1. Expected results before execution. No post-hoc grading.
2. Low scores must have explanations citing expected vs actual.
3. Bad Cases shown first. Good averages don't hide broken cases.
4. Three scores stay independent. Never combined.
5. Versions are immutable. Changes produce new versions.
6. Every fix traces to a Bad Case.
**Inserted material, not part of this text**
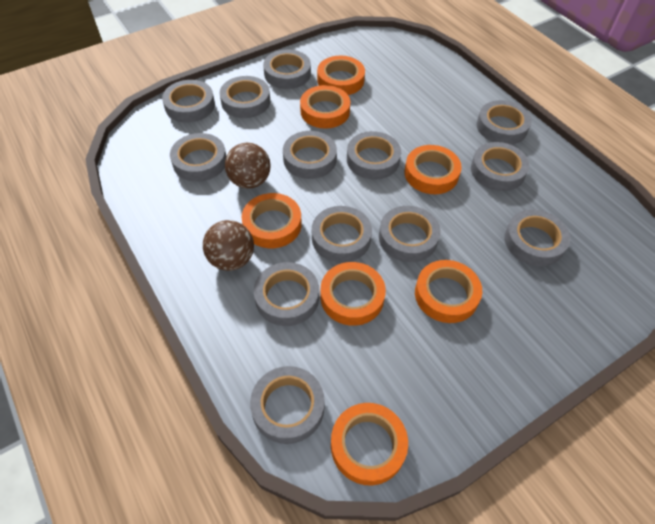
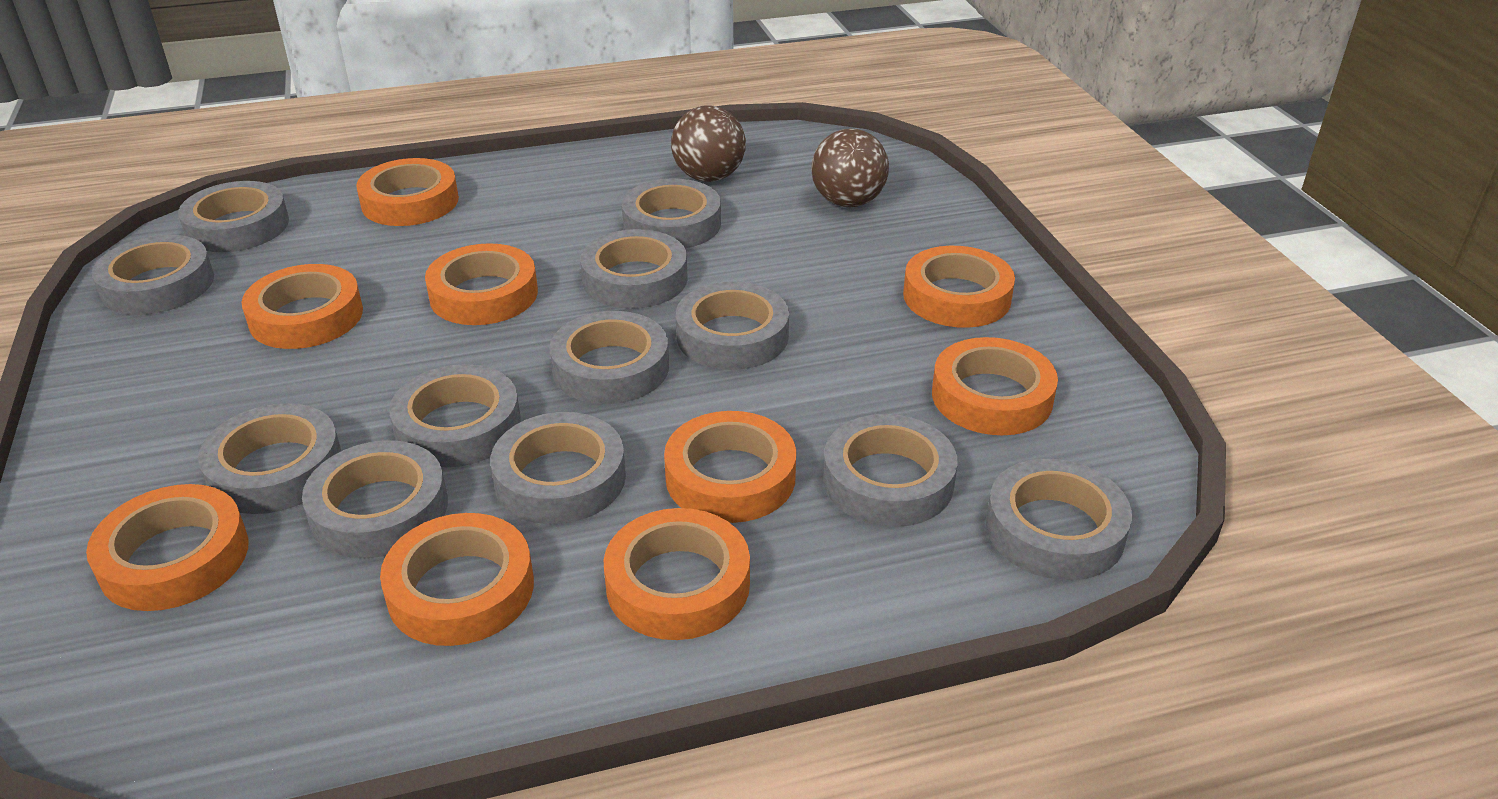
grey tape: [162,80,215,123] [170,133,226,182] [220,76,270,118] [250,366,325,444] [254,262,319,326] [263,49,311,89] [283,131,337,179] [312,206,372,263] [347,131,401,180] [379,206,441,262] [471,142,529,191] [477,100,532,145] [504,210,570,266] = 13 -> [92,235,214,315] [178,181,289,252] [198,403,341,514] [302,441,448,558] [389,364,521,467] [490,412,626,524] [550,311,669,404] [580,229,688,309] [622,178,721,248] [676,282,789,370] [823,414,958,527] [986,459,1132,580] = 12
orange tape: [242,193,302,248] [300,85,350,129] [317,56,365,95] [321,262,386,326] [331,403,408,486] [404,145,462,194] [415,260,482,323] = 7 -> [86,484,249,611] [241,264,363,349] [356,158,459,226] [380,513,534,646] [425,243,538,325] [604,508,750,640] [664,411,796,523] [903,246,1015,328] [932,337,1058,435] = 9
No vibes-based optimization.
7. Regressions are zero-tolerance.
8. Structure check before testing.
9. Baseline proves the skill's value.
10. Scoring stability is verified (Deep Eval).
11. Code checks before LLM checks.
12. Multi-turn skills must test deviation scenarios.

---

Security & Environment

Platform Compatibility

This skill runs on any AI coding assistant that supports skill/prompt loading:

Platform	Skill Location	Trigger Mechanism
Claude Code	.claude/commands/	claude -p CLI
Cursor	.cursor/rules/ or project rules	Agent mode invocation
Codex	System prompt / tool config	CLI or API invocation
OpenClaw	.claw/skills/	Skill activation via hub

The core evaluation logic (scoring, reporting, safety scanning) is platform-agnostic. Only the trigger evaluation script requires platform-specific adapters.

Requirements

• AI CLI (optional): The trigger evaluation script (scripts/run_trigger_eval.py) can launch platform-specific CLI commands to test skill activation. Pass --platform to select the backend (default: auto-detect). Supported: claude, cursor, codex, openclaw.
• File system access: Trigger probes temporarily write to the platform's skill directory and clean up after completion. Skill names are sanitized to prevent path traversal.

Sandboxing Recommendations

• Run in a disposable workspace when evaluating unknown or untrusted skills. Evaluated skills are treated as untrusted data — their SKILL.md content may contain adversarial instructions or prompt-injection text.
• Do not grant unnecessary tools or credentials to the evaluation environment. The evaluator reads skill instructions but does not need network access, secrets, or elevated permissions beyond what the test cases require.
• HTML reports escape all interpolated values from evaluated skill outputs using html.escape(). Nonetheless, review generated reports in a sandboxed browser context when evaluating skills from unknown sources.